§ **Entries supplied**:
┌────────
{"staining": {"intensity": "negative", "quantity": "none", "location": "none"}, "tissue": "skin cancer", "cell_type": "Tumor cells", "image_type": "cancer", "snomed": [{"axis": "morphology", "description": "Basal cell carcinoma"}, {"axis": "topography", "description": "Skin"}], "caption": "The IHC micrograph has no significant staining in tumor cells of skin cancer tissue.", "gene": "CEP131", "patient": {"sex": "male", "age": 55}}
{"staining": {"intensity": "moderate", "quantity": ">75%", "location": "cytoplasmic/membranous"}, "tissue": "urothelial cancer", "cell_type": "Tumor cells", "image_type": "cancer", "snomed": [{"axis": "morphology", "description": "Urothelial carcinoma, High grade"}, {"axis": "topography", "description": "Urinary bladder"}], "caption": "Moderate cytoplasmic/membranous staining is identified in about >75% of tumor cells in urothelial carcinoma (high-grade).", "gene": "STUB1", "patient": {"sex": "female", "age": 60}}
└────────
┌────────
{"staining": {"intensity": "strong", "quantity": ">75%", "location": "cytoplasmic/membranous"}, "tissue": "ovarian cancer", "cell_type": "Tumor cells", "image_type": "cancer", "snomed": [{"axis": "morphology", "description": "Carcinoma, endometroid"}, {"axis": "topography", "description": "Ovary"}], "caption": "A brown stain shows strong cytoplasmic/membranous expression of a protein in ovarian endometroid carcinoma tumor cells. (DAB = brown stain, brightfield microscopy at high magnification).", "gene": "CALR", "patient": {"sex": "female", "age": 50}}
└────────
┌────────
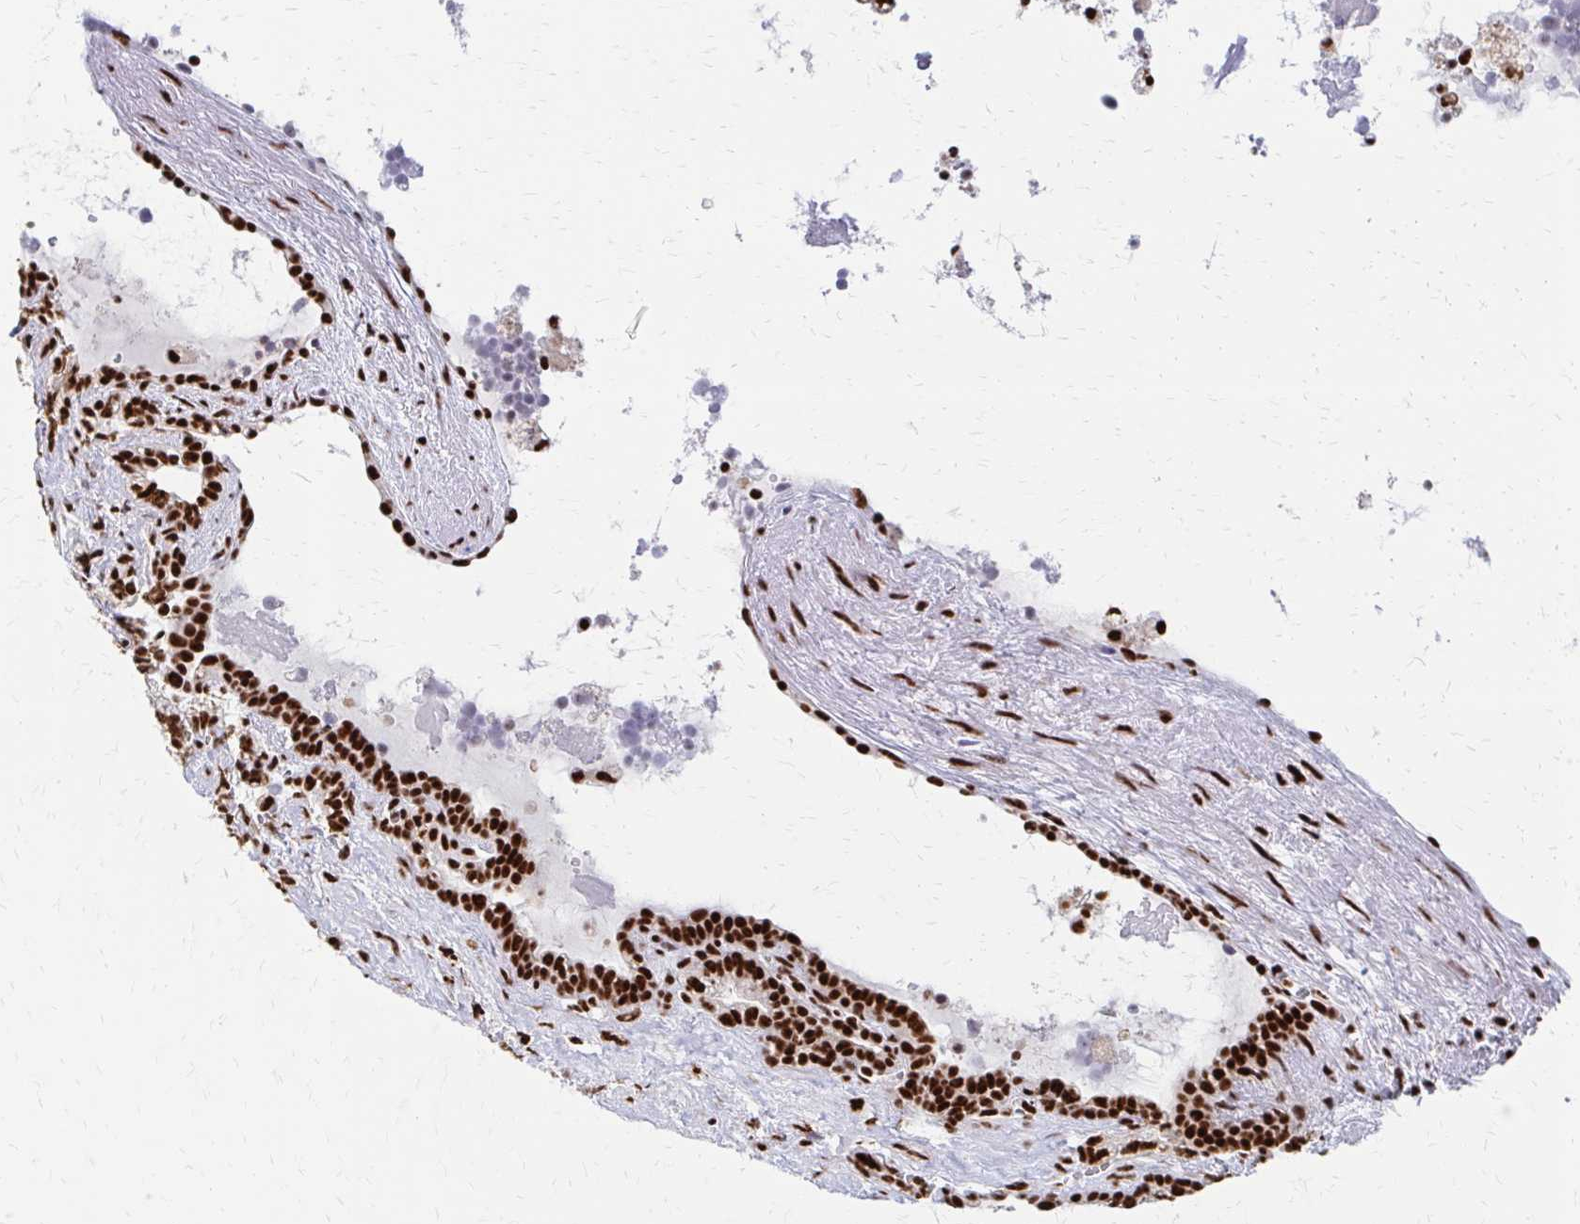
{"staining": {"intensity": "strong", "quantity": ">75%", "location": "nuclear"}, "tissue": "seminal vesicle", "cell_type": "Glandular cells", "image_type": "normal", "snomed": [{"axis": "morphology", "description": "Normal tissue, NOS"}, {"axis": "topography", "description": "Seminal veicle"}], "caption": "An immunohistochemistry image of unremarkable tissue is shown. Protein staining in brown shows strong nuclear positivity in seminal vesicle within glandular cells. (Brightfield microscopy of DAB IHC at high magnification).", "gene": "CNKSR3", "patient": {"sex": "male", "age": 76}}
└────────
Beginning with the line above that contains "IHC micrograph has", copy each line exactly up to and including the line that contains "cytoplasmic/membranous staining is", and go no further.

{"staining": {"intensity": "negative", "quantity": "none", "location": "none"}, "tissue": "skin cancer", "cell_type": "Tumor cells", "image_type": "cancer", "snomed": [{"axis": "morphology", "description": "Basal cell carcinoma"}, {"axis": "topography", "description": "Skin"}], "caption": "The IHC micrograph has no significant staining in tumor cells of skin cancer tissue.", "gene": "CEP131", "patient": {"sex": "male", "age": 55}}
{"staining": {"intensity": "moderate", "quantity": ">75%", "location": "cytoplasmic/membranous"}, "tissue": "urothelial cancer", "cell_type": "Tumor cells", "image_type": "cancer", "snomed": [{"axis": "morphology", "description": "Urothelial carcinoma, High grade"}, {"axis": "topography", "description": "Urinary bladder"}], "caption": "Moderate cytoplasmic/membranous staining is identified in about >75% of tumor cells in urothelial carcinoma (high-grade).", "gene": "STUB1", "patient": {"sex": "female", "age": 60}}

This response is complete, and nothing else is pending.